Authors: Y. Gao, G. Cheung, T. Maugey, P. Frossard, J. Liang
Title: Encoder-Driven Inpainting Strategy in Multiview Video Compression, accepted in IEEE Transactions on Image Processing (J14)
Abstract: In free viewpoint video systems, a user has the freedom to select a virtual view from which an image of the 3D scene is rendered, and the scene is commonly represented by texture and depth images of multiple nearby viewpoints.

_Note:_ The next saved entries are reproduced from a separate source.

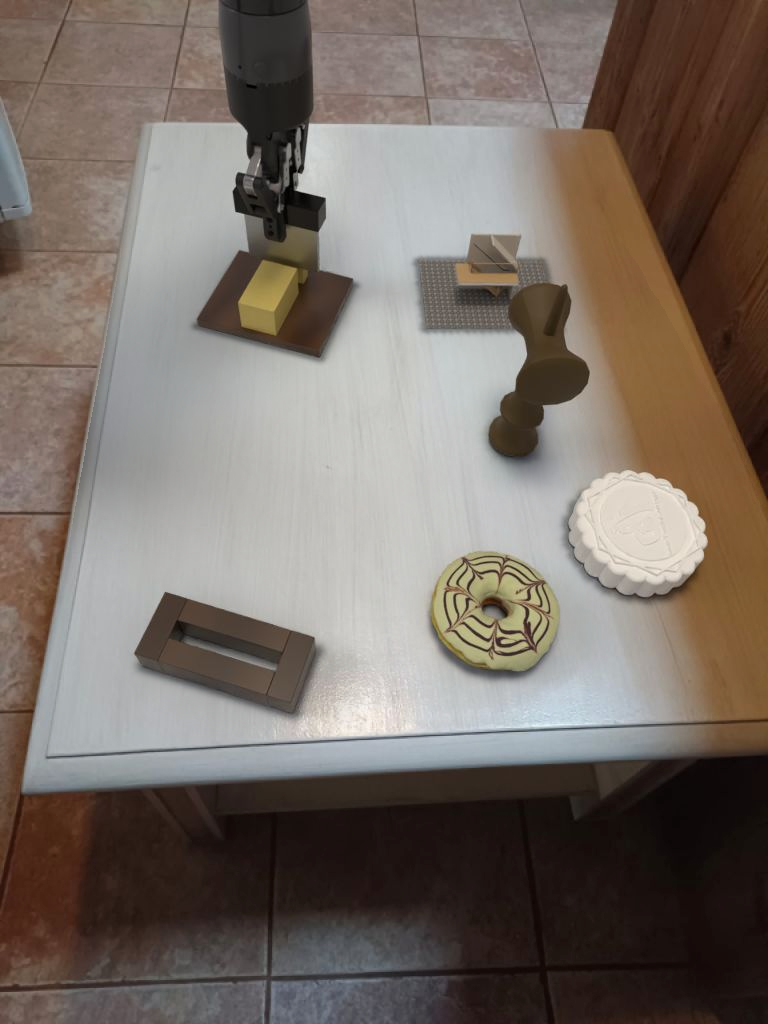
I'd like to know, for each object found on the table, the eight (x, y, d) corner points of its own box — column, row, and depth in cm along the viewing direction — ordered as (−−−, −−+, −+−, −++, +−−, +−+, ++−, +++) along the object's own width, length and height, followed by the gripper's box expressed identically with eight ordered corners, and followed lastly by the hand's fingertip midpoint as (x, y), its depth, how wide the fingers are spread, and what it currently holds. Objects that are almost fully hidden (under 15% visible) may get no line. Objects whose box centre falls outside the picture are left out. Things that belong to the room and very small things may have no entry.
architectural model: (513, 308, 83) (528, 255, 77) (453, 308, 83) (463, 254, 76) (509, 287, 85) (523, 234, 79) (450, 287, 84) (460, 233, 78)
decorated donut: (543, 693, 60) (554, 678, 57) (417, 660, 61) (421, 644, 57) (558, 582, 65) (569, 563, 62) (442, 554, 66) (447, 533, 63)
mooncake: (557, 486, 71) (567, 465, 68) (676, 486, 72) (691, 465, 68) (579, 599, 64) (591, 581, 61) (709, 597, 65) (727, 580, 62)
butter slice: (270, 275, 82) (268, 250, 79) (275, 267, 83) (273, 241, 80) (303, 284, 82) (302, 258, 79) (308, 275, 83) (307, 250, 80)
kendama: (486, 478, 71) (535, 328, 54) (478, 401, 76) (520, 242, 59) (547, 479, 71) (614, 330, 54) (535, 403, 76) (593, 245, 59)
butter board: (197, 325, 79) (196, 318, 78) (240, 256, 85) (239, 249, 84) (319, 357, 78) (319, 351, 77) (353, 285, 84) (353, 278, 83)
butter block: (241, 327, 78) (237, 302, 75) (265, 284, 81) (262, 259, 78) (276, 336, 78) (274, 311, 75) (298, 293, 81) (297, 268, 78)
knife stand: (142, 666, 59) (133, 653, 56) (171, 606, 62) (164, 591, 59) (292, 713, 58) (290, 702, 55) (315, 650, 61) (315, 637, 58)
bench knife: (241, 260, 79) (232, 191, 72) (249, 246, 80) (241, 177, 73) (319, 279, 78) (318, 211, 71) (326, 265, 79) (326, 197, 72)
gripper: (256, 8, 65) (271, 183, 79) (191, 87, 57) (220, 264, 72) (336, 25, 64) (336, 199, 79) (279, 108, 57) (291, 282, 72)
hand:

In such representation, there exists data redundancy across multiple dimensions: a 3D voxel may be represented by pixels in multiple viewpoint images (inter- view redundancy), a pixel patch may recur in a distant spatial region of the same image due to self-similarity (inter-patch redundancy), and pixels in a local spatial region tend to be similar (inter- pixel redundancy). It is important to exploit these redundancies during inter-view prediction towards effective multiview video compression. In this paper, we propose an encoder-driven inpainting strategy for inter-view predictive coding, where explicit instructions are transmitted minimally, and the decoder is left to independently recover remaining missing data via inpainting, resulting in lower coding overhead. Specifically, after pixels in a reference view are projected to a target view via depth-image-based rendering (DIBR) at the decoder, the remaining holes in the target view are filled via an inpainting process in a block-by-block manner. First, blocks are ordered in terms of difficulty-to-inpaint by the decoder. Then, explicit instructions are only sent for the reconstruction of the most difficult blocks. In particular, the missing pixels are explicitly coded via a graph Fourier transform (GFT) or a sparsification procedure using DCT, leading to low coding cost. For blocks that are easy to inpaint, the decoder independently completes missing pixels via template-based inpainting. We apply our proposed scheme to frames in a prediction structure defined by JCT-3V where inter-view prediction is dominant, and experimentally we show that our scheme achieves up to 3 dB gain in PSNR in reconstructed image quality over a comparable 3D-HEVC implementation using fixed 16 × 16 block size.